Dáil debates

Tuesday, 15 March 2011

Programme for Government: Motion

 

5:00 pm

Photo of Mattie McGrathMattie McGrath (Tipperary South, Independent)

I support the motion. It is an amalgamated programme between Fine Gael and Labour, which together got 56% of the vote. I understand there must be give and take in any coalition, but the national well-being and the very future of Ireland is at stake here. We need to transform radically the system of governance. This is why I voted for the Taoiseach last week and, indeed, for the Cabinet also.

The economic policies must change. We must renegotiate the so-called EU-IMF bailout and I am very supportive of the Taoiseach and the Minister for Finance's stance in Europe. I am hopeful that there are some signs, however slim and double-edged they might be with their threats to the corporation tax rate, that we will stand firm. They have a mandate to renegotiate this unfair and penal so-called loan system which is coercing us to invest much of our badly needed pension funds in failed banks.

We need a fresh approach that clearly shows step by step vigorous energetic leadership, and which sends out imaginative and positive rays of hope to our people. I believe we have industrious people who are interested in the future of our country who are ready, willing and able. They are crying out for leadership to show them the way to bring this country back to its proud place, give employment to people, support their families and encourage young business entrepreneurs to go out there and develop jobs not only for themselves, but for others.

The system of governance we have had in recent decades is shattered. It needs a radical overhaul and I welcome the constitutional changes proposed in the programme. Among other issues, I refer to the proposed referendum regarding judges' salaries. On reform of Seanad Éireann, I do not know whether the Government will live up to the commitments to put it to the people that it be abolished. It certainly needs to be reformed radically. I believe the permanent Government must be tackled. I am delighted there is a commitment to replace FÁS. Although the organisation has done much good work, some of its senior officials have done tremendous damage to its name. FÁS has many thousands of good employees and participants on the ground who are bedevilled by its baggage as a body. It needs a new name and a new direction. I think it is appropriate to rename it the national employment and entitlements service and to provide it is fully managed by a single Department. The Department of Social Protection is the appropriate Department in this context.

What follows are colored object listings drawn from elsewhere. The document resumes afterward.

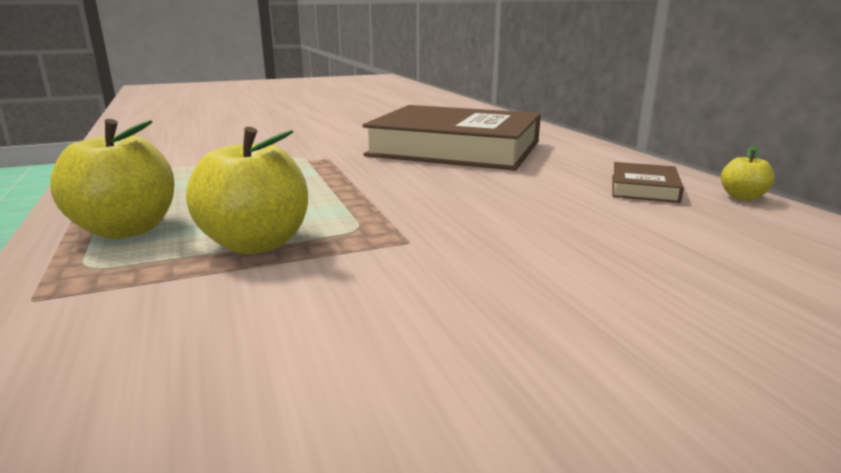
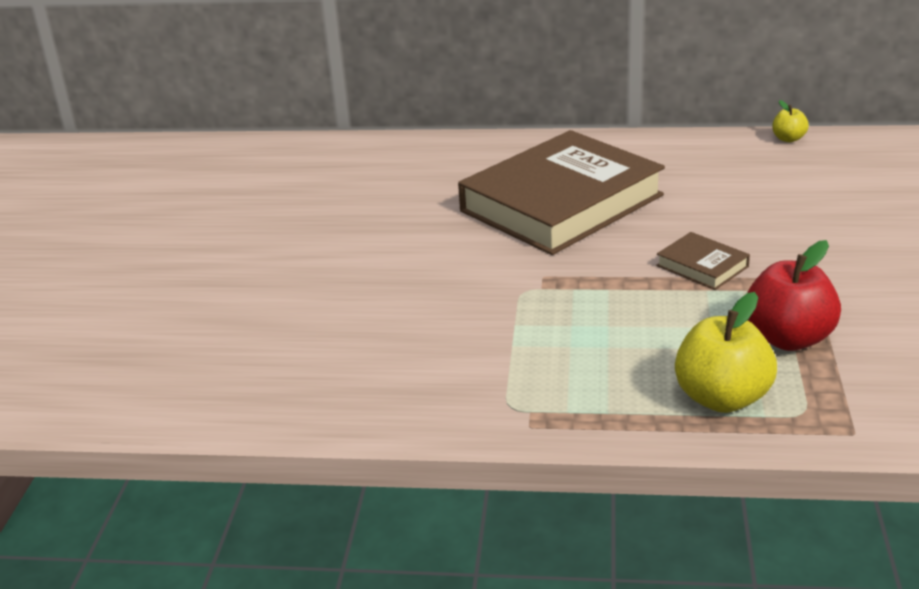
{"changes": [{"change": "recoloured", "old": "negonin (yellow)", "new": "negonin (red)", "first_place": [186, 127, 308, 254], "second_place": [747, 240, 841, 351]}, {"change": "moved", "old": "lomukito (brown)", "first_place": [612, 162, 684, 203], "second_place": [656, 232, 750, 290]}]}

I would like to conclude by speaking about public service reform. Our system of government must modernise, adapt to new financial circumstances and begin to deliver better services with fewer resources. We need to introduce an ambitious programme of reform. It should be the most ambitious such programme since the inception of the State. We have no choice other than to make the system smaller and more efficient, for example, by reducing employee numbers and by changing the way the work is done. Rather than reducing front line services, we should make reductions at the top and throughout the layers of bureaucracy that have crept in over the years. Such a system has been cosseted, encouraged and embraced by senior people. Front line staff need to be given more power to make decisions. We badly need to bring new personnel with new ideas into the public service from the outside. Although there are many good people in the service, I suggest that a change is as good as a rest. We need to ensure officials have the skills to implement rigorous policy ideas across all Departments. I welcome the commitment to reverse the cut in the minimum wage, which I voted against. I assure the Deputies on the other side of the House that I welcome this measure.